Back in the kitchen, Allen tried to eat. He made fresh toast and forced a couple of bites down before throwing the rest away. In the living room, he turned on the TV, then turned it off again the second he heard the news jingle start. He checked his phone more times than he wanted to admit.
Nothing from Rick. That should have been good, but somehow it wasn’t.
He sat on the couch for a while and stared at his laptop without opening it. He didn’t need the screen to tell him anything. He already knew what he’d read. He already knew what he’d seen on Rick’s phone. He already knew how calm Rick had been while saying it out loud. Saying how he’d murdered three people.
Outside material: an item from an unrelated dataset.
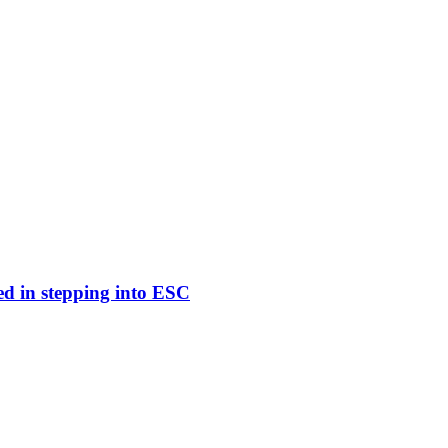
ed in stepping into ESC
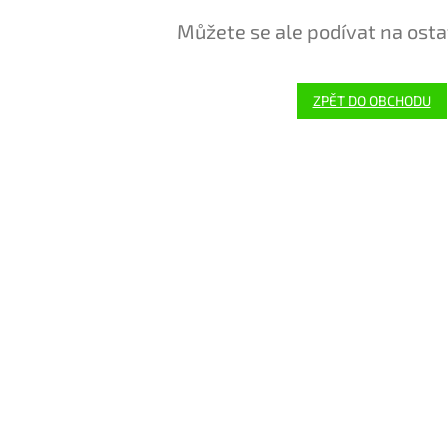
Můžete se ale podívat na osta
ZPĚT DO OBCHODU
After a while, he stood up and picked the phone up again because he couldn’t stand seeing it on the counter. Holding it felt wrong. He carried it to the bedroom and shoved it into his sock drawer under a pile he kept meaning to throw out. It was a stupid hiding place, but he didn’t have a better one. He shut thedrawer hard and stood there for a second with his hand still on the handle.
Allen laughed. “Out of sight, out of mind.” He swallowed hard. “If only,” he whispered.
Work the next day was a blur. Allen answered calls and used the same phrases he always used. He kept his voice steady, his tone polite, like he’d slept and eaten and everything was normal. His hands moved on autopilot—typing, clicking, writing notes—while his head kept dragging him back to the same words and the same names.
Cass. Graham. Elliot.
It hit him at random points. He’d be mid-sentence with a customer and his throat would tighten. He’d have to swallow and keep going as if nothing was happening. The worst part was that he could do it. He could sound fine while he was falling apart inside.
Halfway through the morning, he muted his headset and leaned forward with his elbows on the desk, eyes shut, breathing shallowly, trying to find some calm in his chaotic mind.
One of his coworkers glanced over. “Are you alright?”
Allen opened his eyes and forced a smile. “Yeah. I didn’t sleep well.”
“Same,” she said, and went back to her screen.
Allen nodded, then took the next call.
An hour later he took a bathroom break he didn’t need and locked himself in a stall. He stared at the door and tried not to think about what would happen if someone knocked on his apartment door. He tried not to imagine an unknown number calling. He kept waiting for something to happen that would make a decision for him, but nothing came.